:: Records for the exercise ::

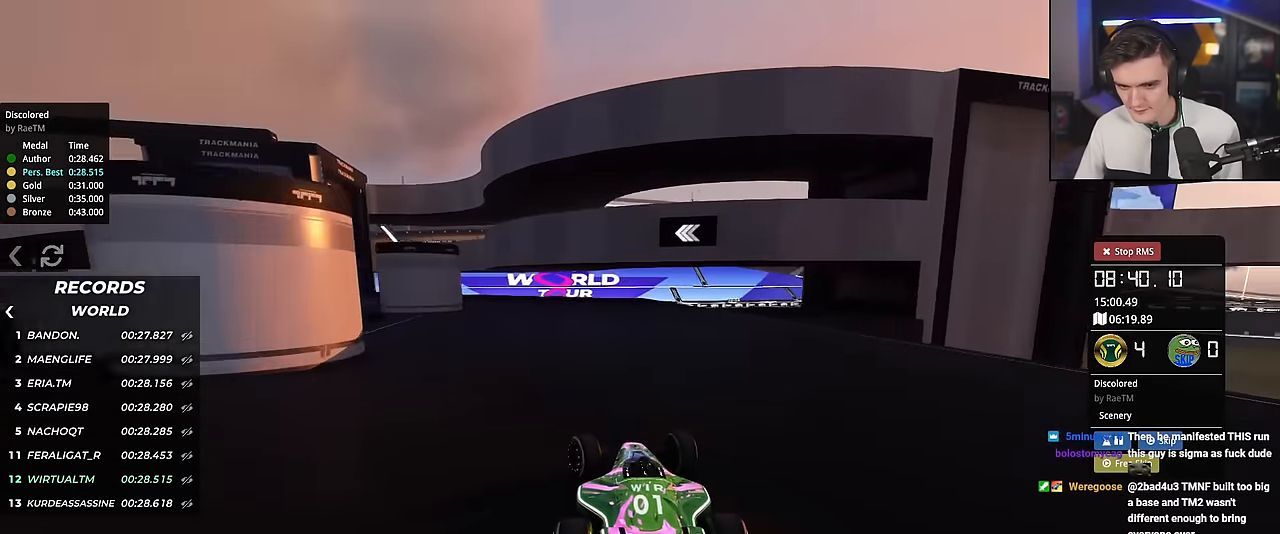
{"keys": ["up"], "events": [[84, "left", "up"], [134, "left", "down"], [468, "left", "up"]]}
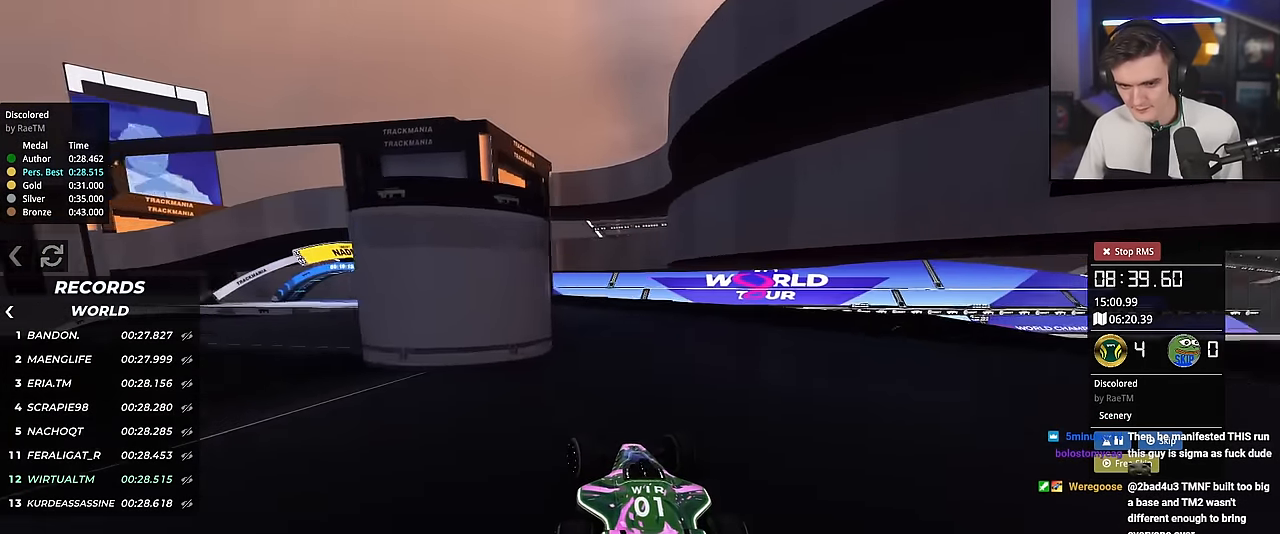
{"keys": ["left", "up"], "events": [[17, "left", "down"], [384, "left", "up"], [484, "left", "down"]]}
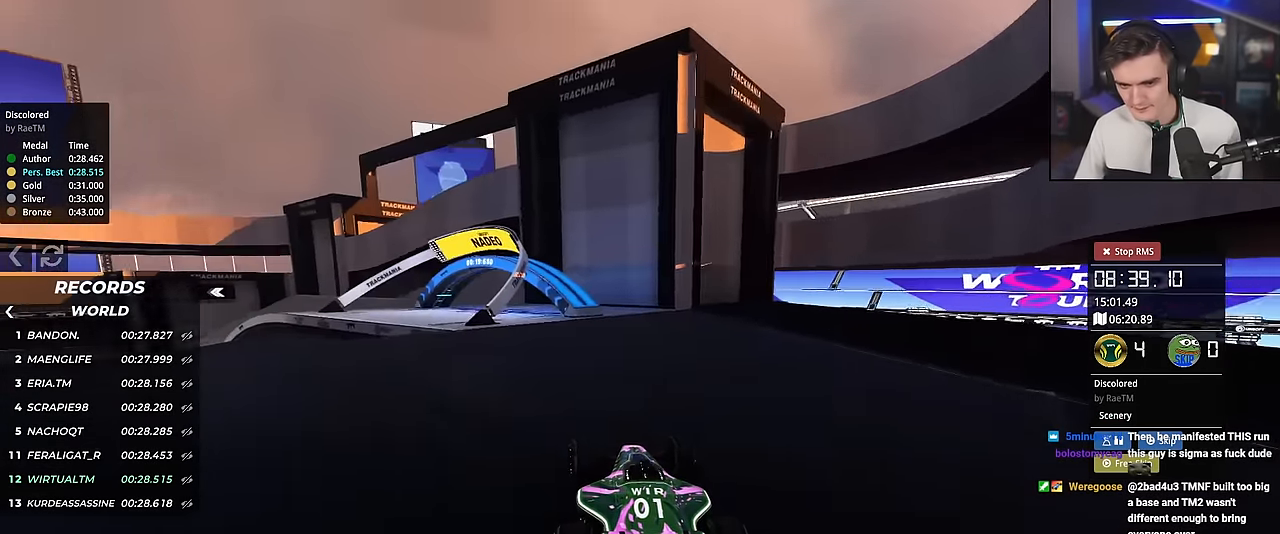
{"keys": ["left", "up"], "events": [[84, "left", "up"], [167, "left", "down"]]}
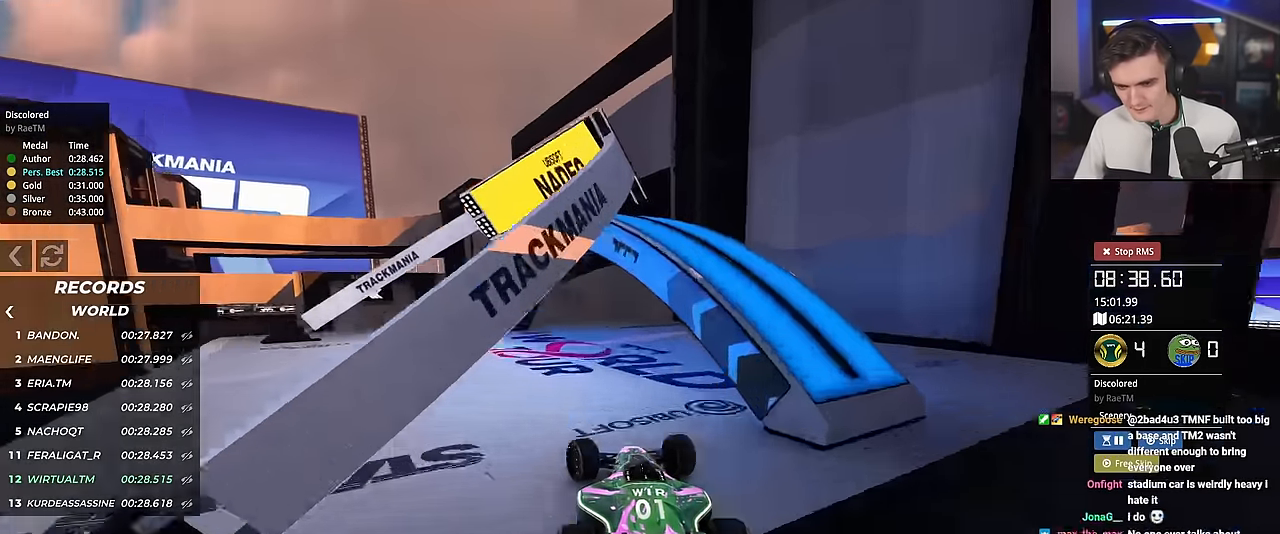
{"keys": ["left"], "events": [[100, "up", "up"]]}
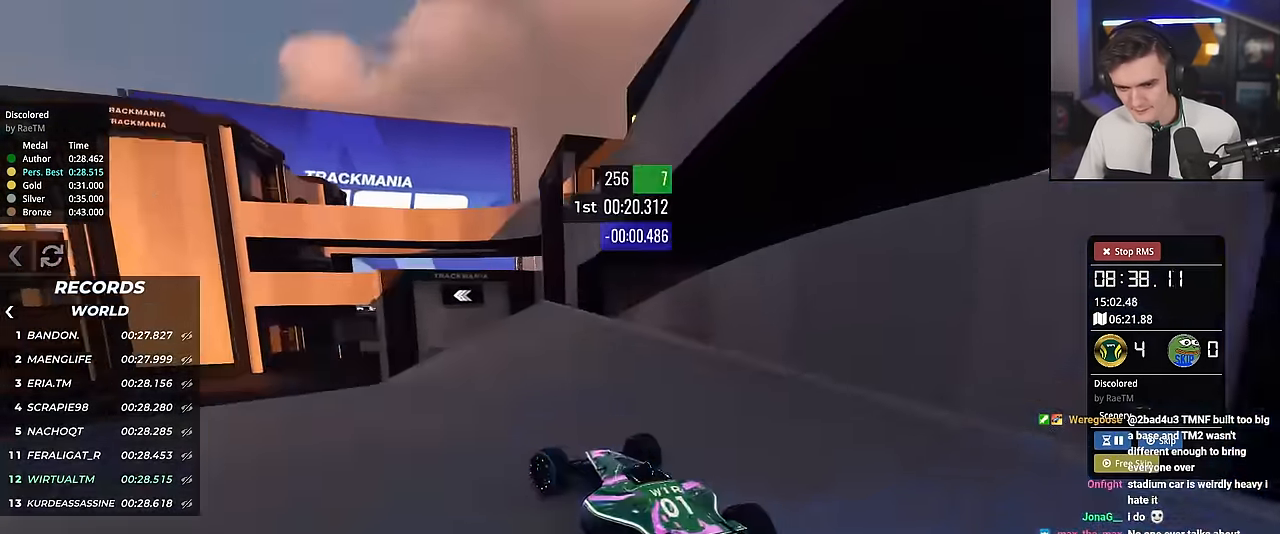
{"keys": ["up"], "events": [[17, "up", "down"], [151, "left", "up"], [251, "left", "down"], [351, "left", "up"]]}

:::
:: Records for the exercise ::

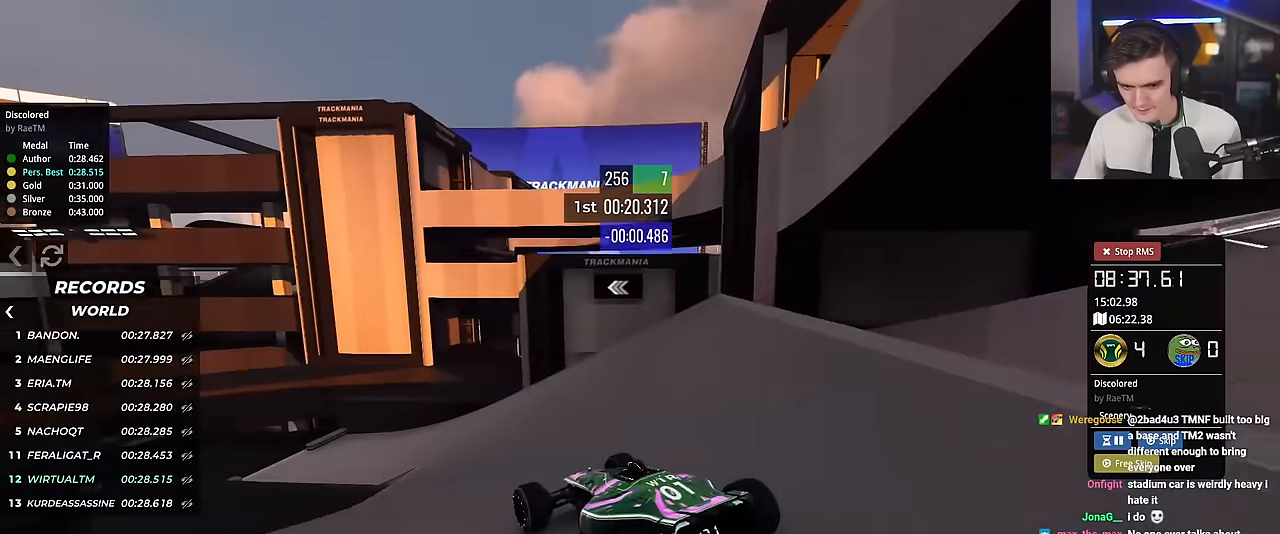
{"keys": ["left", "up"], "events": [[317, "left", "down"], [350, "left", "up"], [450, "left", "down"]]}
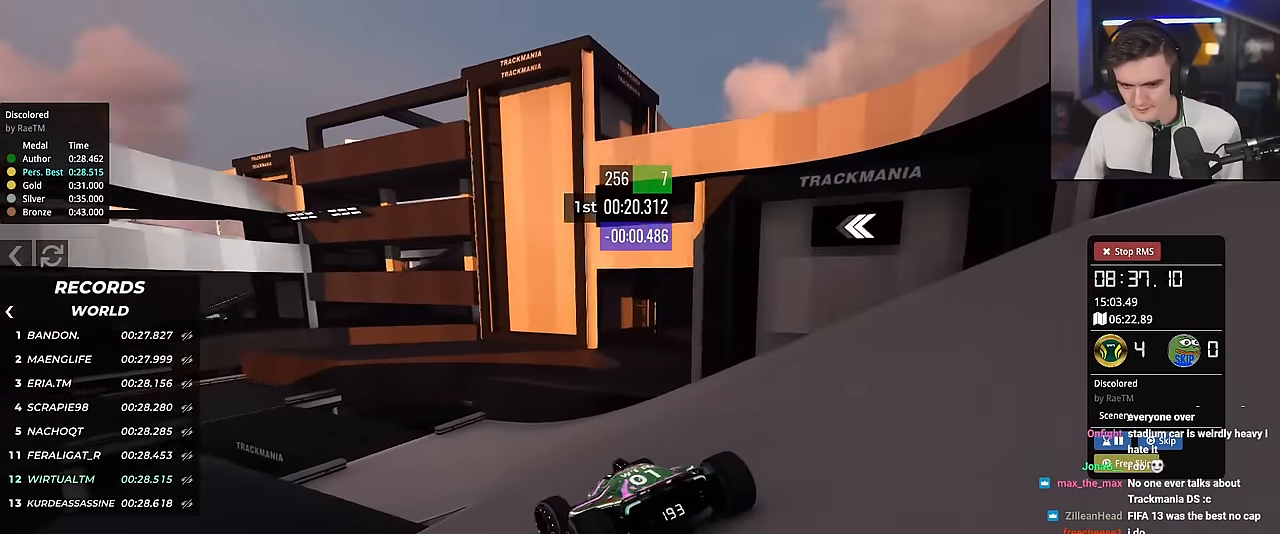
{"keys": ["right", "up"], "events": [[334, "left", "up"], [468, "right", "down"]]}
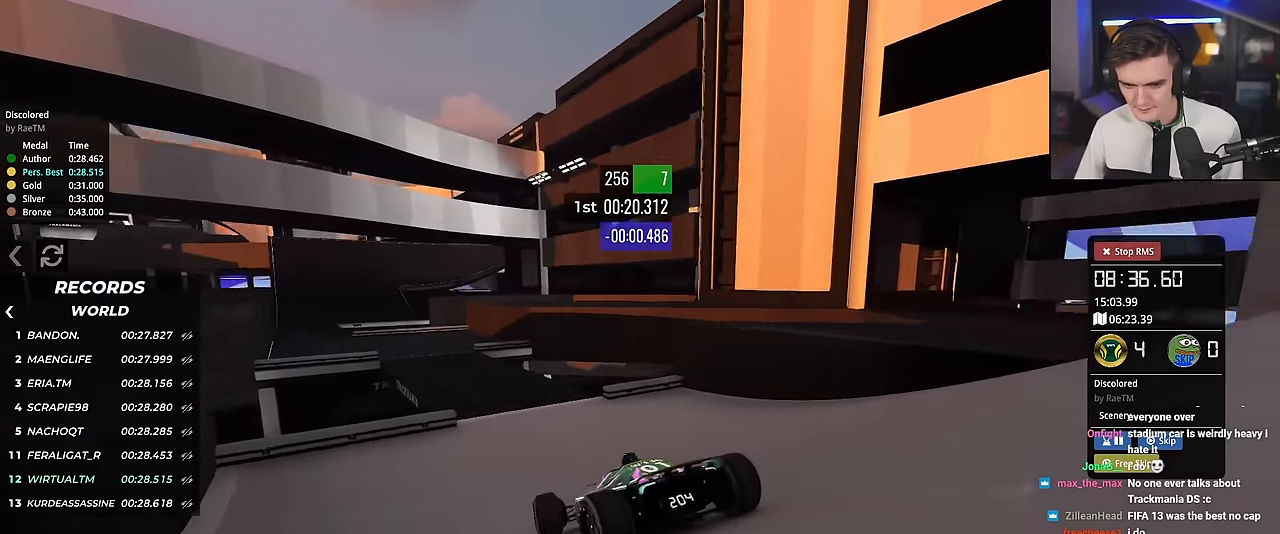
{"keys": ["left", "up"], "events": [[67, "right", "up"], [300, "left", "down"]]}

:::

* **What is expected**
Report how many lines above hold "right", number only.

* **Solution to this exercise**
2